What about extending the tourist season? Could special interest tourism play a role in this?
We must not forget that our country is, at the moment, one of the world’s leading destinations, which is mainly due to the sense of security that we have worked hard to ensure all winter long. We must be able to provide and further develop all types of tourism and we intend to do so. Because although we do have the potential, some forms of tourism, which could be very lucrative for our economy, have not been exploited to the extent that they should have been over the years. Our efforts, therefore, our proposals, such as the Tourism Destination Μanagement and Μarketing Οrganisations (DMMOs), aim to further promote specific forms of tourism that will result in a twelve-month season with positive results for the Greek society and economy. We intend to exploit other destinations, such as, for example, mountain tourism, a year-round activity for which Greece is not so well known.
How could the State contribute to the development of these alternative forms of tourism?
The most strategic and essential issue of the draft law that we submitted to public consultation –a reform bill that “looks” to the future and which will change the development of tourism in our country– is the creation of a framework regarding Destination Management Organisations. What we are asking of the local communities, the local authorities, is to strategically target and develop continuously and consistently tourism in each and every region. This will be achieved by the above-mentioned Organizations. However, without, I must stress, creating any new Organizations, but by using an existing framework within the Ministry of Interior. So, therefore, at zero cost to the Greek taxpayer, we are essentially transforming existing entities into Organizations which, if the local community so decides, will be actively engaged in the development strategy. The result is that both the promotion and marketing plans of each region will be in line with the forms of tourism it wants to develop. There must be consistency in strategy and promotion.
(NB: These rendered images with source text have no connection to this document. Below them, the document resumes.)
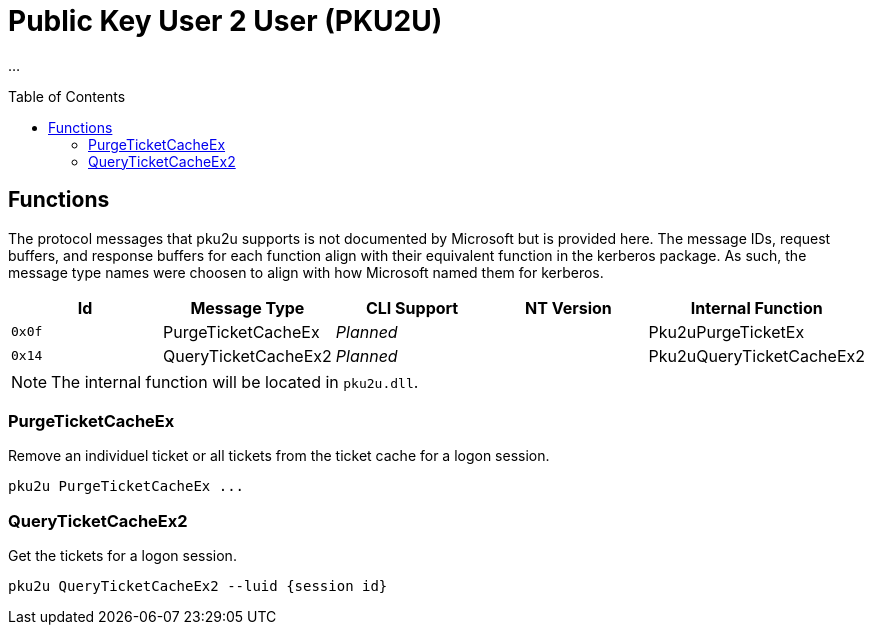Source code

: ifdef::env-github[]
:note-caption: :pencil2:
endif::[]

= Public Key User 2 User (PKU2U)
:toc: macro

...

toc::[]

== Functions

The protocol messages that pku2u supports is not documented by Microsoft but is provided here.
The message IDs, request buffers, and response buffers for each function align with their equivalent function in the kerberos package.
As such, the message type names were choosen to align with how Microsoft named them for kerberos.

[%header]
|===
| Id     | Message Type        | CLI Support        | NT Version | Internal Function
| `0x0f` | PurgeTicketCacheEx  | _Planned_          |            | Pku2uPurgeTicketEx
| `0x14` | QueryTicketCacheEx2 | _Planned_          |            | Pku2uQueryTicketCacheEx2
|===

NOTE: The internal function will be located in `pku2u.dll`.

=== PurgeTicketCacheEx

Remove an individuel ticket or all tickets from the ticket cache for a logon session.

```
pku2u PurgeTicketCacheEx ...
```

=== QueryTicketCacheEx2

Get the tickets for a logon session.

```
pku2u QueryTicketCacheEx2 --luid {session id}
```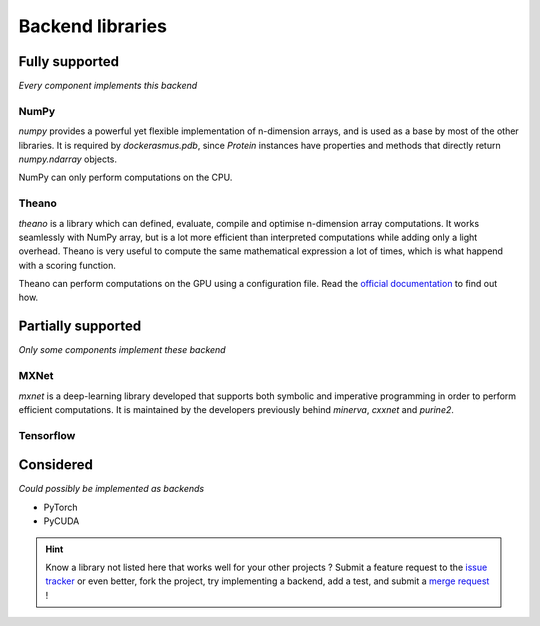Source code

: Backend libraries
=================

Fully supported
^^^^^^^^^^^^^^^

*Every component implements this backend*

NumPy
-----

`numpy` provides a powerful yet flexible implementation of n-dimension arrays,
and is used as a base by most of the other libraries. It is required by
`dockerasmus.pdb`, since `Protein` instances have properties and methods
that directly return `numpy.ndarray` objects.

NumPy can only perform computations on the CPU.


Theano
------

`theano` is a library which can defined, evaluate, compile and optimise
n-dimension array computations. It works seamlessly with NumPy array, but
is a lot more efficient than interpreted computations while adding only
a light overhead. Theano is very useful to compute the same mathematical
expression a lot of times, which is what happend with a scoring function.

Theano can perform computations on the GPU using a configuration file.
Read the `official documentation <http://deeplearning.net/software/theano/tutorial/using_gpu.html>`_
to find out how.


Partially supported
^^^^^^^^^^^^^^^^^^^

*Only some components implement these backend*

MXNet
-----

`mxnet` is a deep-learning library developed that supports both symbolic and
imperative programming in order to perform efficient computations. It is
maintained by the developers previously behind `minerva`, `cxxnet` and
`purine2`.


Tensorflow
----------




Considered
^^^^^^^^^^

*Could possibly be implemented as backends*

* PyTorch
* PyCUDA

.. hint::

  Know a library not listed here that works well for your other projects ?
  Submit a feature request to the `issue tracker <https://gitlab.com/althonos/dockerasmus/issues>`_
  or even better, fork the project, try implementing a backend, add a test,
  and submit a `merge request <https://gitlab.com/althonos/dockerasmus/merge_requests>`_ !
How could we link the above forms of tourism to Greece’s production and export performance?
I will answer your question by citing a specific example: Agri-tourism, which can be linked to the sale of products and can contribute to the wider social and economic development of a region. How? Through the participation of local people in a new production process, while improving the quality of products.
The development of agri-tourism contributes positively to:
• Ensuring supplementary income for rural families;
• creating new jobs through the establishment of agri-tourism businesses in the field of hospitality or the production and distribution of agri-tourism products;
• and ultimately, retaining the rural population in the countryside.
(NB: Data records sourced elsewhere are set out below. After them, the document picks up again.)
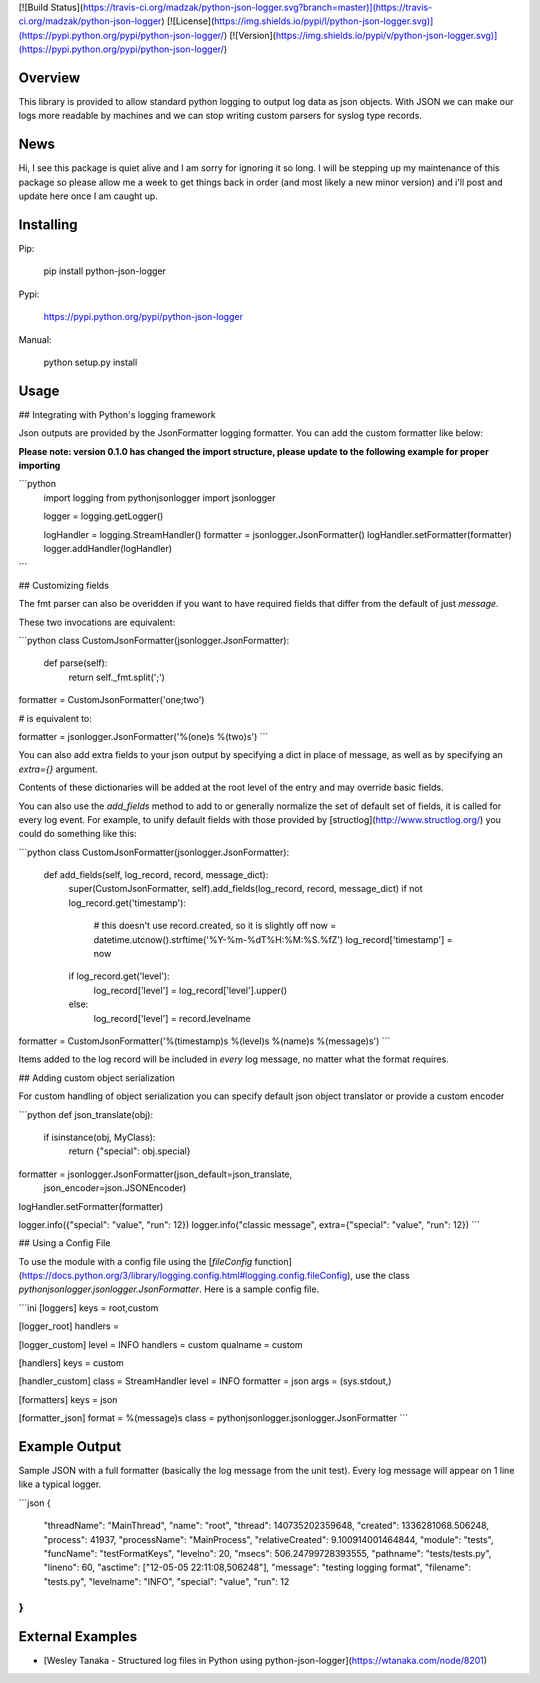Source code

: [![Build Status](https://travis-ci.org/madzak/python-json-logger.svg?branch=master)](https://travis-ci.org/madzak/python-json-logger)
[![License](https://img.shields.io/pypi/l/python-json-logger.svg)](https://pypi.python.org/pypi/python-json-logger/)
[![Version](https://img.shields.io/pypi/v/python-json-logger.svg)](https://pypi.python.org/pypi/python-json-logger/)

Overview
=======
This library is provided to allow standard python logging to output log data as json objects. With JSON we can make our logs more readable by machines and we can stop writing custom parsers for syslog type records.

News
=======
Hi, I see this package is quiet alive and I am sorry for ignoring it so long. I will be stepping up my maintenance of this package so please allow me a week to get things back in order (and most likely a new minor version) and i'll post and update here once I am caught up.

Installing
==========
Pip:

    pip install python-json-logger

Pypi:

   https://pypi.python.org/pypi/python-json-logger

Manual:

    python setup.py install

Usage
=====

## Integrating with Python's logging framework

Json outputs are provided by the JsonFormatter logging formatter. You can add the custom formatter like below:

**Please note: version 0.1.0 has changed the import structure, please update to the following example for proper importing**

```python
    import logging
    from pythonjsonlogger import jsonlogger

    logger = logging.getLogger()

    logHandler = logging.StreamHandler()
    formatter = jsonlogger.JsonFormatter()
    logHandler.setFormatter(formatter)
    logger.addHandler(logHandler)
```

## Customizing fields

The fmt parser can also be overidden if you want to have required fields that differ from the default of just `message`.

These two invocations are equivalent:

```python
class CustomJsonFormatter(jsonlogger.JsonFormatter):
    def parse(self):
        return self._fmt.split(';')

formatter = CustomJsonFormatter('one;two')

# is equivalent to:

formatter = jsonlogger.JsonFormatter('%(one)s %(two)s')
```

You can also add extra fields to your json output by specifying a dict in place of message, as well as by specifying an `extra={}` argument.

Contents of these dictionaries will be added at the root level of the entry and may override basic fields.

You can also use the `add_fields` method to add to or generally normalize the set of default set of fields, it is called for every log event. For example, to unify default fields with those provided by [structlog](http://www.structlog.org/) you could do something like this:

```python
class CustomJsonFormatter(jsonlogger.JsonFormatter):
    def add_fields(self, log_record, record, message_dict):
        super(CustomJsonFormatter, self).add_fields(log_record, record, message_dict)
        if not log_record.get('timestamp'):
            # this doesn't use record.created, so it is slightly off
            now = datetime.utcnow().strftime('%Y-%m-%dT%H:%M:%S.%fZ')
            log_record['timestamp'] = now
        if log_record.get('level'):
            log_record['level'] = log_record['level'].upper()
        else:
            log_record['level'] = record.levelname

formatter = CustomJsonFormatter('%(timestamp)s %(level)s %(name)s %(message)s')
```

Items added to the log record will be included in *every* log message, no matter what the format requires.

## Adding custom object serialization

For custom handling of object serialization you can specify default json object translator or provide a custom encoder

```python
def json_translate(obj):
    if isinstance(obj, MyClass):
        return {"special": obj.special}

formatter = jsonlogger.JsonFormatter(json_default=json_translate,
                                     json_encoder=json.JSONEncoder)
logHandler.setFormatter(formatter)

logger.info({"special": "value", "run": 12})
logger.info("classic message", extra={"special": "value", "run": 12})
```

## Using a Config File

To use the module with a config file using the [`fileConfig` function](https://docs.python.org/3/library/logging.config.html#logging.config.fileConfig), use the class `pythonjsonlogger.jsonlogger.JsonFormatter`. Here is a sample config file.

```ini
[loggers]
keys = root,custom

[logger_root]
handlers =

[logger_custom]
level = INFO
handlers = custom
qualname = custom

[handlers]
keys = custom

[handler_custom]
class = StreamHandler
level = INFO
formatter = json
args = (sys.stdout,)

[formatters]
keys = json

[formatter_json]
format = %(message)s
class = pythonjsonlogger.jsonlogger.JsonFormatter
```

Example Output
==============

Sample JSON with a full formatter (basically the log message from the unit test). Every log message will appear on 1 line like a typical logger.

```json
{
    "threadName": "MainThread",
    "name": "root",
    "thread": 140735202359648,
    "created": 1336281068.506248,
    "process": 41937,
    "processName": "MainProcess",
    "relativeCreated": 9.100914001464844,
    "module": "tests",
    "funcName": "testFormatKeys",
    "levelno": 20,
    "msecs": 506.24799728393555,
    "pathname": "tests/tests.py",
    "lineno": 60,
    "asctime": ["12-05-05 22:11:08,506248"],
    "message": "testing logging format",
    "filename": "tests.py",
    "levelname": "INFO",
    "special": "value",
    "run": 12
}
```

External Examples
=================

- [Wesley Tanaka - Structured log files in Python using python-json-logger](https://wtanaka.com/node/8201)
One of the main objectives set from the outset by the government of Kyriakos Mitsotakis and the Ministry of Tourism is the strategy for the development of sustainable tourism, with particular emphasis on regional development. The adoption of the principles of sustainability and the interconnection of tourism with the environment and nature, is our primary target.
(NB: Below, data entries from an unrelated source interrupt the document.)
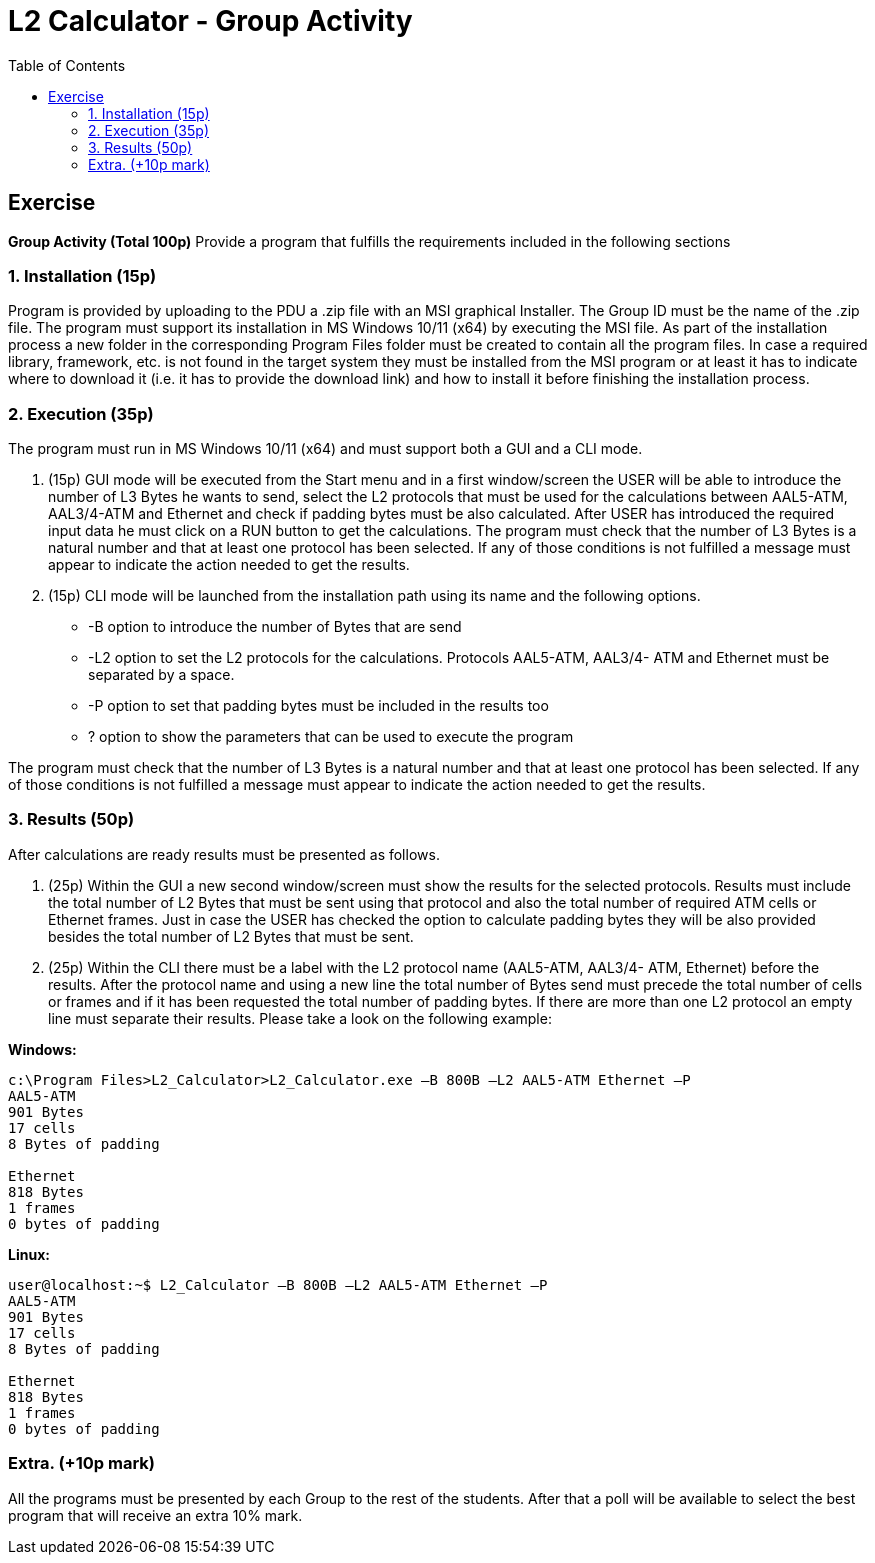 # L2 Calculator - Group Activity
:toc:

## Exercise
**Group Activity (Total 100p)**
Provide a program that fulfills the requirements included in the following sections

### 1. Installation (15p)
Program is provided by uploading to the PDU a .zip file with an MSI graphical Installer. The
Group ID must be the name of the .zip file. The program must support its installation in MS
Windows 10/11 (x64) by executing the MSI file. As part of the installation process a new folder
in the corresponding Program Files folder must be created to contain all the program files. In
case a required library, framework, etc. is not found in the target system they must be
installed from the MSI program or at least it has to indicate where to download it (i.e. it has to
provide the download link) and how to install it before finishing the installation process.  

### 2. Execution (35p)
The program must run in MS Windows 10/11 (x64) and must support both a GUI and a CLI
mode.

1. (15p) GUI mode will be executed from the Start menu and in a first window/screen the
USER will be able to introduce the number of L3 Bytes he wants to send, select the L2
protocols that must be used for the calculations between AAL5-ATM, AAL3/4-ATM and
Ethernet and check if padding bytes must be also calculated. After USER has introduced the
required input data he must click on a RUN button to get the calculations. The program must
check that the number of L3 Bytes is a natural number and that at least one protocol has been
selected. If any of those conditions is not fulfilled a message must appear to indicate the action
needed to get the results.

2. (15p) CLI mode will be launched from the installation path using its name and the following
options.

- -B option to introduce the number of Bytes that are send
- -L2 option to set the L2 protocols for the calculations. Protocols AAL5-ATM, AAL3/4-
ATM and Ethernet must be separated by a space.
- -P option to set that padding bytes must be included in the results too
- ? option to show the parameters that can be used to execute the program

The program must check that the number of L3 Bytes is a natural number and that at least one
protocol has been selected. If any of those conditions is not fulfilled a message must appear to
indicate the action needed to get the results.


### 3. Results (50p)
After calculations are ready results must be presented as follows.

1. (25p) Within the GUI a new second window/screen must show the results for the selected
protocols. Results must include the total number of L2 Bytes that must be sent using that
protocol and also the total number of required ATM cells or Ethernet frames. Just in case the
USER has checked the option to calculate padding bytes they will be also provided besides the
total number of L2 Bytes that must be sent.  

2. (25p) Within the CLI there must be a label with the L2 protocol name (AAL5-ATM, AAL3/4-
ATM, Ethernet) before the results. After the protocol name and using a new line the total
number of Bytes send must precede the total number of cells or frames and if it has been
requested the total number of padding bytes. If there are more than one L2 protocol an empty
line must separate their results. Please take a look on the following example:

**Windows:**
```
c:\Program Files>L2_Calculator>L2_Calculator.exe –B 800B –L2 AAL5-ATM Ethernet –P
AAL5-ATM
901 Bytes  
17 cells  
8 Bytes of padding

Ethernet
818 Bytes
1 frames
0 bytes of padding
```

**Linux:**
```
user@localhost:~$ L2_Calculator –B 800B –L2 AAL5-ATM Ethernet –P
AAL5-ATM
901 Bytes  
17 cells  
8 Bytes of padding

Ethernet
818 Bytes
1 frames
0 bytes of padding
```

### Extra. (+10p mark)  
All the programs must be presented by each Group to the rest of the students. After that a poll
will be available to select the best program that will receive an extra 10% mark.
The Ministry of Tourism, following sustained efforts for a long time, has been creating, updating and developing a framework for tourism, in order to provide the right incentives and tools for farmers to benefit from agritourism. You see, for many years, agritourism had not been developed on a firm foundation and our country’s potential has not been exploited. In fact, agri-food is included in the objectives of the Recovery Fund and will have and an important role to play in the promotion of Greek tourism in the near future.